In working through problems for my complex analysis class, I've come across a couple of problems about Laurent series and residue where the function to be expanded, $g(z)$, is of the form $f(f(z))$ where $f$ is some function like $\cos(z)$ or $\sin(z)$ that we already know the expansion for.
I've tried to construct the expansions from what I know about trigonometric expansions, but it just seems really messy and I can never quite get a clean expression for the expansion and in the case of residues it feels like there has to be an easier way.
So my question is, given something similar to, \begin{align} g(z) = \frac{\sin(\sin(\frac{1}{z}))}{z^5} \end{align} how do I go about constructing the expansion and/or calculating the residue at the singularity?

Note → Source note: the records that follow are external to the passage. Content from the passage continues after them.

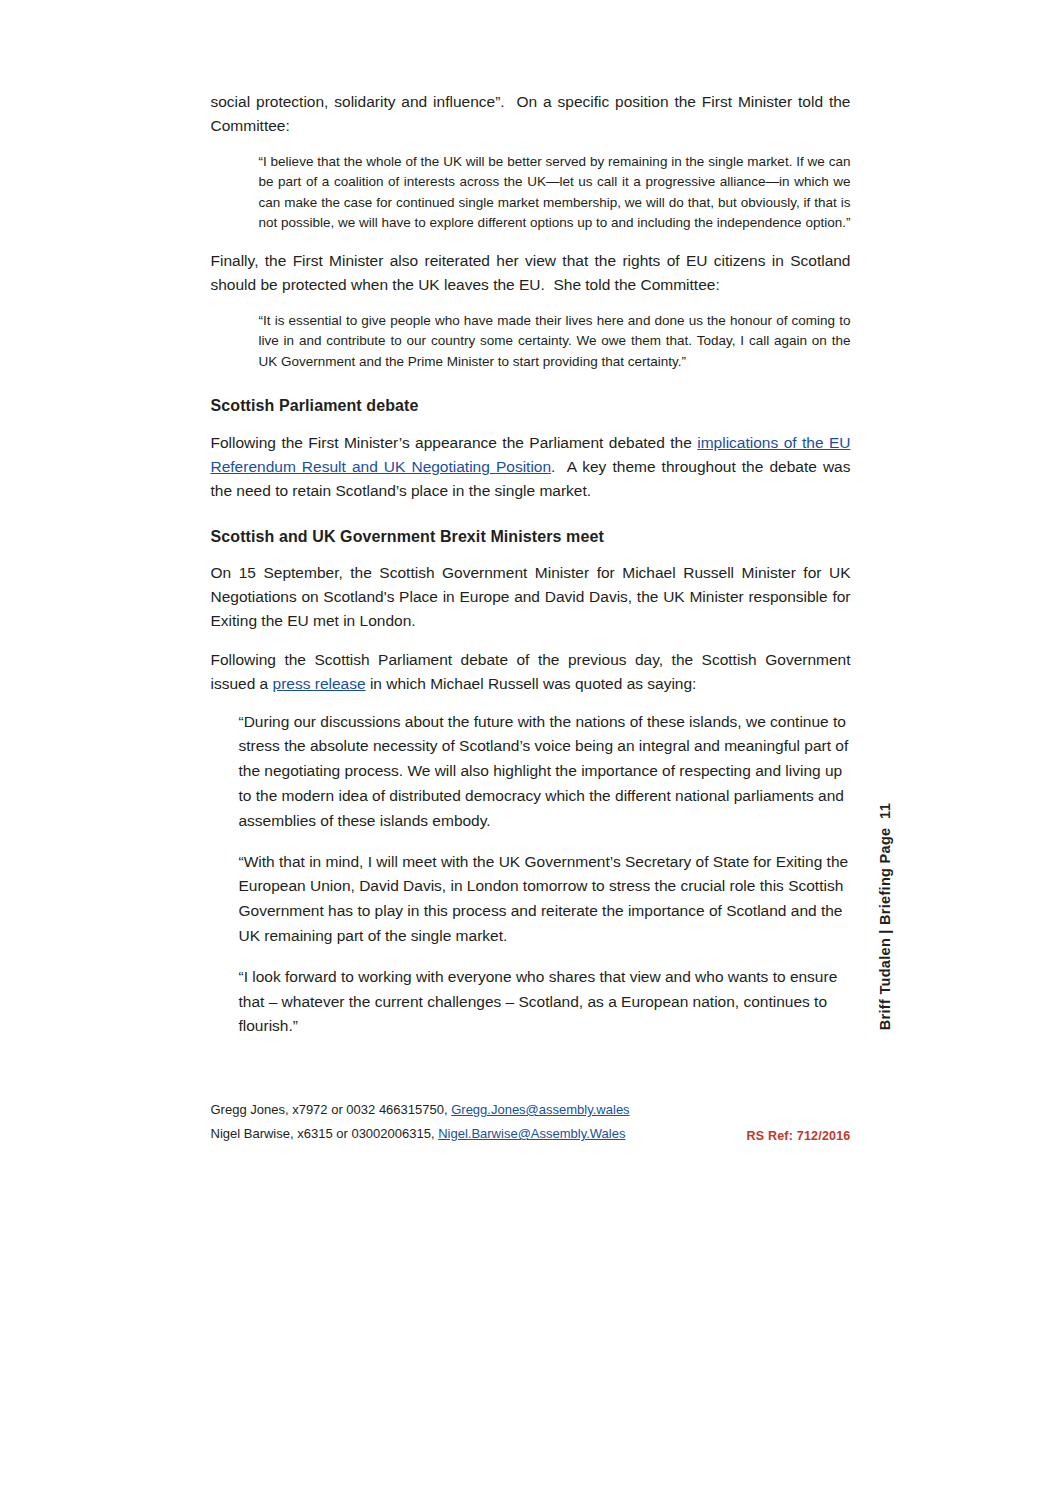social protection, solidarity and influence”. On a specific position the First Minister told the Committee:
“I believe that the whole of the UK will be better served by remaining in the single market. If we can be part of a coalition of interests across the UK—let us call it a progressive alliance—in which we can make the case for continued single market membership, we will do that, but obviously, if that is not possible, we will have to explore different options up to and including the independence option.”
Finally, the First Minister also reiterated her view that the rights of EU citizens in Scotland should be protected when the UK leaves the EU. She told the Committee:
“It is essential to give people who have made their lives here and done us the honour of coming to live in and contribute to our country some certainty. We owe them that. Today, I call again on the UK Government and the Prime Minister to start providing that certainty.”
Scottish Parliament debate
Following the First Minister’s appearance the Parliament debated the implications of the EU Referendum Result and UK Negotiating Position. A key theme throughout the debate was the need to retain Scotland’s place in the single market.
Scottish and UK Government Brexit Ministers meet
On 15 September, the Scottish Government Minister for Michael Russell Minister for UK Negotiations on Scotland's Place in Europe and David Davis, the UK Minister responsible for Exiting the EU met in London.
Following the Scottish Parliament debate of the previous day, the Scottish Government issued a press release in which Michael Russell was quoted as saying:
“During our discussions about the future with the nations of these islands, we continue to stress the absolute necessity of Scotland’s voice being an integral and meaningful part of the negotiating process. We will also highlight the importance of respecting and living up to the modern idea of distributed democracy which the different national parliaments and assemblies of these islands embody.
“With that in mind, I will meet with the UK Government’s Secretary of State for Exiting the European Union, David Davis, in London tomorrow to stress the crucial role this Scottish Government has to play in this process and reiterate the importance of Scotland and the UK remaining part of the single market.
“I look forward to working with everyone who shares that view and who wants to ensure that – whatever the current challenges – Scotland, as a European nation, continues to flourish.”
Briff Tudalen | Briefing Page 11
Gregg Jones, x7972 or 0032 466315750, Gregg.Jones@assembly.wales
Nigel Barwise, x6315 or 03002006315, Nigel.Barwise@Assembly.Wales
RS Ref: 712/2016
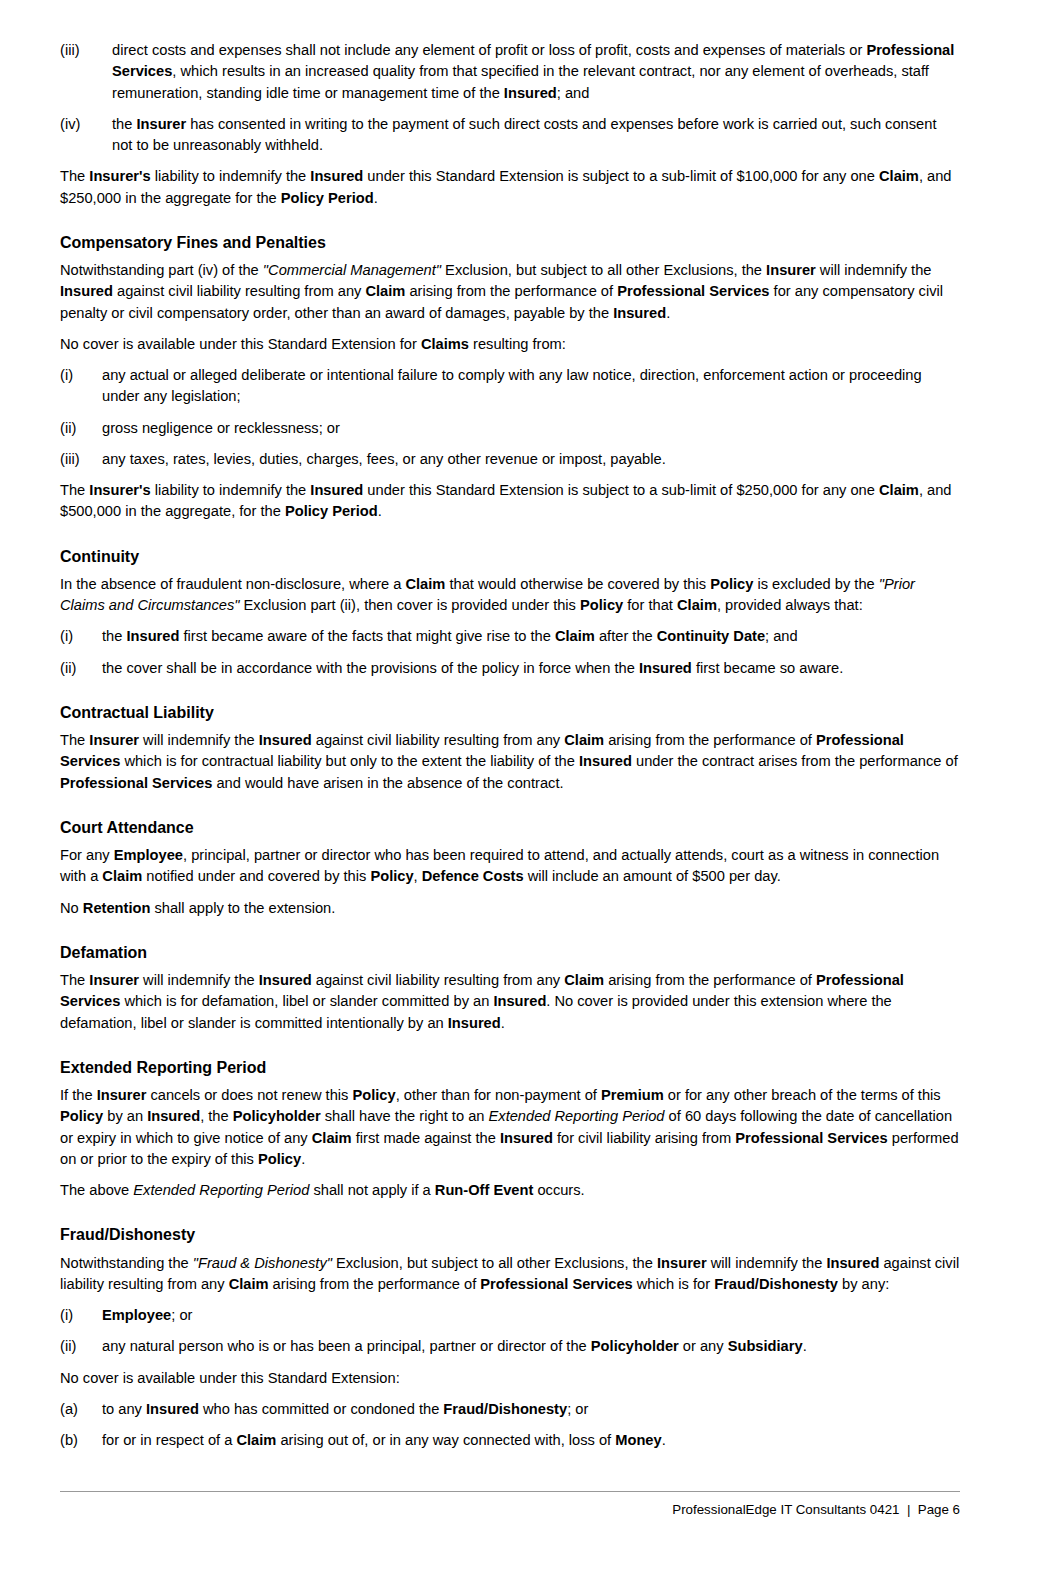(iii)
direct costs and expenses shall not include any element of profit or loss of profit, costs and expenses of materials or Professional Services, which results in an increased quality from that specified in the relevant contract, nor any element of overheads, staff remuneration, standing idle time or management time of the Insured; and
(iv)
the Insurer has consented in writing to the payment of such direct costs and expenses before work is carried out, such consent not to be unreasonably withheld.
The Insurer's liability to indemnify the Insured under this Standard Extension is subject to a sub-limit of $100,000 for any one Claim, and $250,000 in the aggregate for the Policy Period.
Compensatory Fines and Penalties
Notwithstanding part (iv) of the "Commercial Management" Exclusion, but subject to all other Exclusions, the Insurer will indemnify the Insured against civil liability resulting from any Claim arising from the performance of Professional Services for any compensatory civil penalty or civil compensatory order, other than an award of damages, payable by the Insured.
No cover is available under this Standard Extension for Claims resulting from:
(i)
any actual or alleged deliberate or intentional failure to comply with any law notice, direction, enforcement action or proceeding under any legislation;
(ii)
gross negligence or recklessness; or
(iii)
any taxes, rates, levies, duties, charges, fees, or any other revenue or impost, payable.
The Insurer's liability to indemnify the Insured under this Standard Extension is subject to a sub-limit of $250,000 for any one Claim, and $500,000 in the aggregate, for the Policy Period.
Continuity
In the absence of fraudulent non-disclosure, where a Claim that would otherwise be covered by this Policy is excluded by the "Prior Claims and Circumstances" Exclusion part (ii), then cover is provided under this Policy for that Claim, provided always that:
(i)
the Insured first became aware of the facts that might give rise to the Claim after the Continuity Date; and
(ii)
the cover shall be in accordance with the provisions of the policy in force when the Insured first became so aware.
Contractual Liability
The Insurer will indemnify the Insured against civil liability resulting from any Claim arising from the performance of Professional Services which is for contractual liability but only to the extent the liability of the Insured under the contract arises from the performance of Professional Services and would have arisen in the absence of the contract.
Court Attendance
For any Employee, principal, partner or director who has been required to attend, and actually attends, court as a witness in connection with a Claim notified under and covered by this Policy, Defence Costs will include an amount of $500 per day.
No Retention shall apply to the extension.
Defamation
The Insurer will indemnify the Insured against civil liability resulting from any Claim arising from the performance of Professional Services which is for defamation, libel or slander committed by an Insured. No cover is provided under this extension where the defamation, libel or slander is committed intentionally by an Insured.
Extended Reporting Period
If the Insurer cancels or does not renew this Policy, other than for non-payment of Premium or for any other breach of the terms of this Policy by an Insured, the Policyholder shall have the right to an Extended Reporting Period of 60 days following the date of cancellation or expiry in which to give notice of any Claim first made against the Insured for civil liability arising from Professional Services performed on or prior to the expiry of this Policy.
The above Extended Reporting Period shall not apply if a Run-Off Event occurs.
Fraud/Dishonesty
Notwithstanding the "Fraud & Dishonesty" Exclusion, but subject to all other Exclusions, the Insurer will indemnify the Insured against civil liability resulting from any Claim arising from the performance of Professional Services which is for Fraud/Dishonesty by any:
(i)
Employee; or
(ii)
any natural person who is or has been a principal, partner or director of the Policyholder or any Subsidiary.
No cover is available under this Standard Extension:
(a)
to any Insured who has committed or condoned the Fraud/Dishonesty; or
(b)
for or in respect of a Claim arising out of, or in any way connected with, loss of Money.
ProfessionalEdge IT Consultants 0421 | Page 6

It seems to me that in general, it would be rather messy. For instance, for the composition of just two power series the general form is not necessarily beautiful... there is not even a nice form for the composition of polynomials.
However, when $f$'s Laurent series only has finitely many $a_n \neq 0$ for $n < 0$, it seems that there is an easier method of doing this. If $N$ is the least $n$ such that $a_n \neq 0$, then you can write express your function as $f(1/z^N)$, where $f$ is holomorphic at $0$. Then you can calculate the relevant coefficient like you would for a normal power series starting at $0$.
For instance, in your function, there is no residue since the greatest power term that you will have is $1/z^5$, so I suppose that you were interested in instead $z^5\sin(\sin(1/z))$.